In picture postcards from Slovenia, pretty painted beehives are a common motif. But Slovenia is worried about the occupants of those hives. They're disappearing amid a dispute over why and where they're going. The Slovenian Beekeepers' Association is warning between 50 and 70% of bee families are already gone from some parts of the country.

In Slovenia, one in every 250 residents keeps bees. But last year, beekeepers faced a serious blow. Vlado Avguštin, the Beekeepers' Association adviser on technology says that approximately 25% of the bees have disappeared and its causing great economic damage. The most affected region is Primorsko in the west and southwest, and the least Notranjsko in central Slovenia.

And what caused the depletion?

"This year's loss of bees is mostly the result of last year's mild winter, when varroa, a bee parasite developed. Other reasons can also be found in late and inappropriate extermination of the parasite, and insufficient and poor supply of the honeybee families in the summer time."

Next to varroa, a brown-reddish parasite, Avguštin adds that so called “winter bees” appeared, which play an important role in bee evolution and pollinating flowering plants in spring. Their immune system weakened, so all of them died later in autumn.

A unanimous approach to preserving the Carniola Bee, the indigenous Slovenian bee which is the world’s most wide-spread type of honeybee prized for its gentleness, was also urged. Aleš Gregorc from Agricultural Institute of Slovenia explains the importance of the bee:

“There are also other regions where they breed Carniolan Bees, but we have to take care about our population, and we have to take care about the varieties inside our population.”

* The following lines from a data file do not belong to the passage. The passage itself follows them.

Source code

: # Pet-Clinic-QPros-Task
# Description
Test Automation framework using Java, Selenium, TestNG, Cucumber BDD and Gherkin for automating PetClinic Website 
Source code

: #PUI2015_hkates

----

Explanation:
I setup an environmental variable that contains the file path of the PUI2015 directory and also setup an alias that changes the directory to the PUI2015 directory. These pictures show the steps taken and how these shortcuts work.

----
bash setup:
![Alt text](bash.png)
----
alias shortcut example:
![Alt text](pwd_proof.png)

In the summer, bees are often exposed to lack of water and nectar, which is why their immune system weakens. Other factors that contribute to the phenomenon are various viruses, pesticides, environmental pollution and climate change. Gregorc says there are many consequences:

“Not only in honey production, in apple and fruit production, but there are also questions about pollination, about pollination efficiency in nature. Pollination is probably one hundred times more important than, for example, honeybee products, like honey, propolis, royal jelly.”

The government has been dragging its feet for quite a few years now. The fact is that bee families are dying mostly from the use of deadly insecticides, which are still on the market. Avguštin, who also visits beekeepers on the ground, adds:

“We keep fruit growers informed about correct use of pesticides, and they inform us about eventual poisoning with phitopharmaceutical means. But we practically don’t have any instructions on how to act with dying bees, since experts are still wandering in the dark on what is causing this.”

Now, experts prompted the announcement of an investigation into the phenomenon, saying that they will try to get European funds for tackling the issue. However, Gregorc still believes that beekeepers carry most of the responsibility.

“The main importance of this problem, how to solve this problem, is breeding honeybees. We take care about breeding programmes, and the first emphasis is given to breed and reproduce honeybee colonies. We would like to encourage beekeepers to breed queens, to select their colonies.”

If the government continues to overlook the depletion issue, Slovenia’s beekeeping tradition is approaching a black scenario. No bees, no plants, no plants, no animals, no animals, no humans. Hopefully, the country, famous for its painted bee hives showing religious figures, scenes of bucolic bliss and illustrations of human weakness, will manage to prevent a break-down in the food-chain.